Deepfakes – videos where a person’s face or body has been digitally altered to mimic someone else – are getting disturbingly good: they now even have heartbeats.
This finding, detailed in a new study published in the journal Frontiers in Imaging, could render some of the most advanced deepfake detectors – which rely on analysing consistent patterns of blood flows across a person's face – essentially useless, making dangerous content even harder to spot.
Deepfakes are usually created from ‘driving videos’, real footage that artificial intelligence manipulates to alter the features or even the entire identity of a person on film.
Not all uses are malicious: smartphone apps that age your face or turn you into a cartoon cat, for example, use similar underlying techniques for harmless entertainment.
At their worst, however, deepfakes can be weaponised to create unsolicited sexual content, spread misinformation or frame innocent people.

In the study, researchers used a cutting-edge deepfake detector built on medical imaging technology.
Remote photoplethysmography (rPPP) estimates pulse by detecting tiny changes in how light travels through the skin – the same principle behind pulse oximeters used in hospitals.
The detectors are impressively accurate: when compared against electrocardiogram (ECG) recordings, the difference was just two to three beats per minute.
Until now, it was thought that deepfakes couldn’t replicate these subtle signals well enough to fool rPPP-based detectors. But that assumption no longer holds.
“If your driving video is of a real person, this can now be transferred to the deep fake video,” Prof Peter Eisert, one of the study’s co-authors, told BBC Science Focus. “I guess that’s the fate of all deepfake detectors – the deepfakes get better and better until a detector that worked nicely two years ago begins to completely fail today.”
When the team tested their detector against the latest deepfake videos, it frequently picked up an extremely realistic heartbeat, even though none had been deliberately added.

So, is all hope lost? Are we doomed never to trust a video online again? Not quite yet.
Eisert’s team believes new detection strategies could help. Instead of measuring a simple global pulse rate, future detectors could track the detailed flow of blood across the face.
“As your heart beats, blood flows through blood vessels and into your face,” Eisert said. “It’s then distributed over the entire facial area, and there is a small time lag in that movement that we can pick up in genuine footage.”

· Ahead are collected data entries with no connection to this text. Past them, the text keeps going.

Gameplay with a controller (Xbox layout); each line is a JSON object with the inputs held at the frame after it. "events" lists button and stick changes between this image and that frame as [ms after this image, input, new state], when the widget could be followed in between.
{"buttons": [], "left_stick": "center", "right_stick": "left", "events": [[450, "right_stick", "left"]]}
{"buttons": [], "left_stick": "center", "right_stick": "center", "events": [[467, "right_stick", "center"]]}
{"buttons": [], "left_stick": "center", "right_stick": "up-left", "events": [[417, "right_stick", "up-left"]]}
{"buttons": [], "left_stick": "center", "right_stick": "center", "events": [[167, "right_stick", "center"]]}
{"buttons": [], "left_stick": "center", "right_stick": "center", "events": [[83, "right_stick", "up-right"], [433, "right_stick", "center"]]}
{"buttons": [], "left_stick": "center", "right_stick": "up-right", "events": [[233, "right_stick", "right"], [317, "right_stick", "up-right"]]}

Ultimately, though, Eisert doubts that deepfake detectors alone will win the race. Instead, he points towards ‘digital fingerprints’ – cryptographic proofs that show footage hasn’t been tampered with – as a more sustainable solution.
“I fear there will be an end to the deepfake race not too far in the future,” Eisert said. “Personally, I think deepfakes will get so good that they’ll be hard to detect unless we focus more on technology that proves something hasn’t been altered, rather than detecting if something is fake.”
About our expert
Peter Eisert is head of the Vision & Imaging Technologies Department and chair of visual computing at Humboldt University, Germany. A professor of visual computing, he has published more than 200 conference and journal papers. He also serves as an associate editor for the International Journal of Image and Video Processing and sits on the editorial board of the Journal of Visual Communication and Image Representation.